Date of Award

Fall 1993

Document Type

Thesis - Restricted

Degree Name

Master of Arts (MA)

Department

Communication

First Advisor

Thorn, William J.

Second Advisor

Okonkwor, Chude

Third Advisor

Leonard, Richard

Abstract

Over the years an abundance of magazines have flooded the market. In course of time sane of them faded and perished, while others have endured. In the catholic press, one magazine among the very few - the St. Anthony Messenger - recently completed one hundred years. The tumultuous period of Vatican II was also the era when a number of catholic magazines collapsed or were forced to close down. Yet this magazine survived this upheaval. What did this magazine contain that kept its readers attached to it and thereby help it to outlive its contemporaries? Again, how did this magazine survive the Vatican II years which resulted in the demise of so many catholic magazines? Such concerns motivate the present research study. Borrowing some constructs from the media dependency theory, we venture to examine the content of the magazine.

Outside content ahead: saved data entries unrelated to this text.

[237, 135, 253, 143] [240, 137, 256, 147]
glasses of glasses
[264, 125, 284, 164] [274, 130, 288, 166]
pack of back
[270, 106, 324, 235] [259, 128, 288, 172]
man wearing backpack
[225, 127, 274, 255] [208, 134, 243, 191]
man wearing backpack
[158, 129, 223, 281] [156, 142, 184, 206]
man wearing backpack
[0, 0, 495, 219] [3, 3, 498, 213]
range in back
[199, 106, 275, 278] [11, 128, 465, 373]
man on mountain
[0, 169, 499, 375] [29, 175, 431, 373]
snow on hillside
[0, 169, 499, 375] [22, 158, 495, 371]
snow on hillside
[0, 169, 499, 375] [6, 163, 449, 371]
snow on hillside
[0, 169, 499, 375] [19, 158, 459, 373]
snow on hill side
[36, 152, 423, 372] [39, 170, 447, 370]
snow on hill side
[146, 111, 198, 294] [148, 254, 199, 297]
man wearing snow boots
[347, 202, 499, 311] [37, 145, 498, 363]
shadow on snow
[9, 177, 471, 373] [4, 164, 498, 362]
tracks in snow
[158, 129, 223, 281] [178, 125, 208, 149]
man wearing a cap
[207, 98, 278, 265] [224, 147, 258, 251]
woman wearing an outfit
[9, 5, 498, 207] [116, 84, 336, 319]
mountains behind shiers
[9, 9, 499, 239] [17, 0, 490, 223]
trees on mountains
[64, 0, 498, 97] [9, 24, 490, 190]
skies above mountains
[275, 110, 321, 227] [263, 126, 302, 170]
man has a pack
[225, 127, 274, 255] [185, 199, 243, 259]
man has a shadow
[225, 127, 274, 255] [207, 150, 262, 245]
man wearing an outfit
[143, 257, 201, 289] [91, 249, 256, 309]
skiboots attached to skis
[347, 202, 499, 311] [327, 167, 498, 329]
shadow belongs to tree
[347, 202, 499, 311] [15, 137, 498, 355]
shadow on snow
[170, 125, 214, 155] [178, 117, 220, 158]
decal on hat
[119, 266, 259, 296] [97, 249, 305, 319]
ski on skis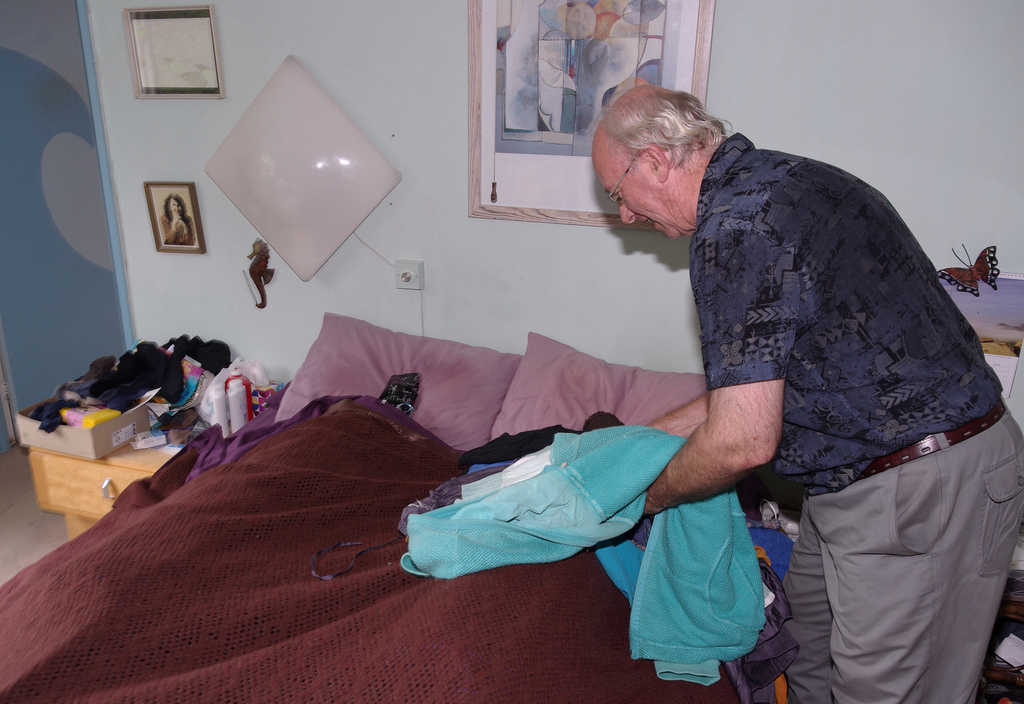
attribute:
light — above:
[198, 57, 418, 274]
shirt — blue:
[658, 152, 1019, 472]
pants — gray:
[766, 446, 1011, 691]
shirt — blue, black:
[658, 133, 994, 478]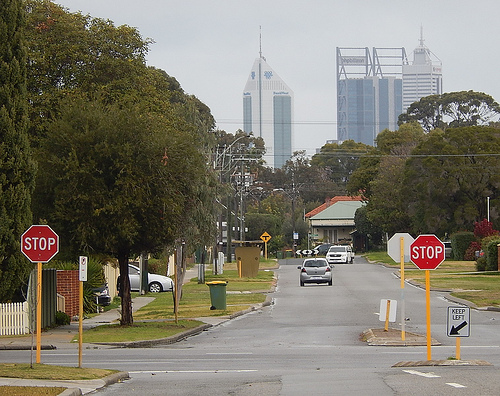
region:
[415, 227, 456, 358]
stop sign on a street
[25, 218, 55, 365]
stop sign on a side walk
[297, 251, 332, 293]
gray car driving down a street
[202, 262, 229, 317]
trash can on the side of a street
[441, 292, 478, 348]
street sign on the side of street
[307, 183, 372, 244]
house on the side of street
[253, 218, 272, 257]
traffic sign on the side of a street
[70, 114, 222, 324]
big green tree on the side of street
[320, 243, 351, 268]
van driving down a street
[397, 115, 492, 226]
tree on the side of street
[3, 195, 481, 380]
two red stop signs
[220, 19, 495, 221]
tall buildings in the background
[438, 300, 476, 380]
black and white rectangular sign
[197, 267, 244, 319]
green and yellow trash bin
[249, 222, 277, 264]
yellow and black sign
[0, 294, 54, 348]
white picket fence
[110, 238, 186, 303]
white car in driveway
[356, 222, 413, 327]
road signs facing opposite the camera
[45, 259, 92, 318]
brick fence under tall trees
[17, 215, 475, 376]
street signs on yellow poles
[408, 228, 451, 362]
stop sign on yellow pole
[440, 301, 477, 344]
white sign with arrow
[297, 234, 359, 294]
two cars in street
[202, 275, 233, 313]
yellow trash can in street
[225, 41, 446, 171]
skyscrapers on horizon behind trees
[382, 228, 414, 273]
back of stop sign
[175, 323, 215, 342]
curb on side of street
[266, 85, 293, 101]
word on side of building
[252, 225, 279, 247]
yellow sign with black symbol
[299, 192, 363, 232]
roofs of two buildings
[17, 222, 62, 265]
Stop sign on the left side of the road.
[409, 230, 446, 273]
Stop sign on the right side of the road.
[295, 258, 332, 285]
The back end of a silver vehicle driving away.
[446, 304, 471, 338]
A white and black sign that says Keep Left.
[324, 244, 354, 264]
A white van driving down the road.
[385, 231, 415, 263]
The back of a stop sign.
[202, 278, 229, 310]
A green trashcan with a yellow lid.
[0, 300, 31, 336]
White picket fence to the left of a stop sign.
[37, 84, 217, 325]
Tall green tree behind a stop sign on the left.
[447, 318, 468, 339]
Large black arrow pointing to the left.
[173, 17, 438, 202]
Skyscrapers in the background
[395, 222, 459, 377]
A stop sign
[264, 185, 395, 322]
Cars driving down the road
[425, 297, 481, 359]
A sign saying to "keep left"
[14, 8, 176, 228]
Many trees on the side of the road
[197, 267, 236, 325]
A garbage can sits at the curb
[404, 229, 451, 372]
The stop sign is red and yellow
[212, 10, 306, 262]
The building is white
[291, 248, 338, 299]
The car is grey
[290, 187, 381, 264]
A building ahead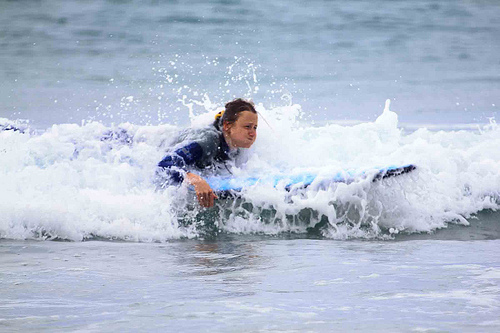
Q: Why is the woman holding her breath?
A: Water.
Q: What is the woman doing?
A: Surfing.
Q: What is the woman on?
A: Surfboard.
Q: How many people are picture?
A: 1.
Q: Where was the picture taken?
A: Ocean.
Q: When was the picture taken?
A: Afternoon.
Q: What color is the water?
A: Blue.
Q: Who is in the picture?
A: Woman.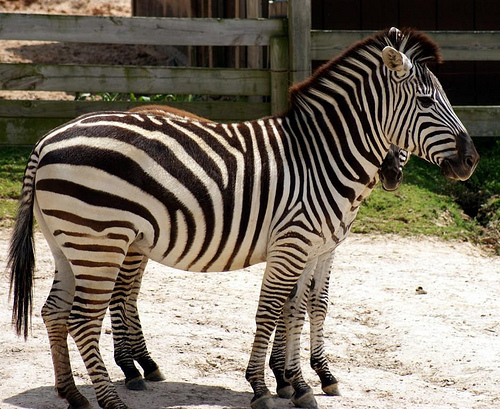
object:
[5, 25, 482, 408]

This exploratory study analyzes the content of the magazine against the backdrop of the development and growth of the catholic press during the last hundred years. A critical historical reading of the magazine was done to detect if certain elements of the media dependency theory could be applied to uncover reasons why the reading audience remained loyal to the magazine. We surmised that this loyalty will be even moore evident during the Vatican II years. Hence the Vatican II era became the time frame for our inquiry. We attempted to establish whether during those years the magazine provided content to help its readers make sense of that unsettling time. The results showed that readers renamed loyal to the magazine not because it provided its readers special content on Vatican II. The reason of the magazine's perseverance lay in the fact that it kept its family oriented goals clearly in perspective, and offered its readers significant matter to satisfy their needs. Based on this study, the researcher proposes that a magazine, be it catholic or secular, will subsist as long as it maintains its goals in spite of pressures and constraints. The St. Anthony Messenger has demonstrated this in this initial study; a more comprehensive and careful investigation will bolster this conclusion in a substantial measure.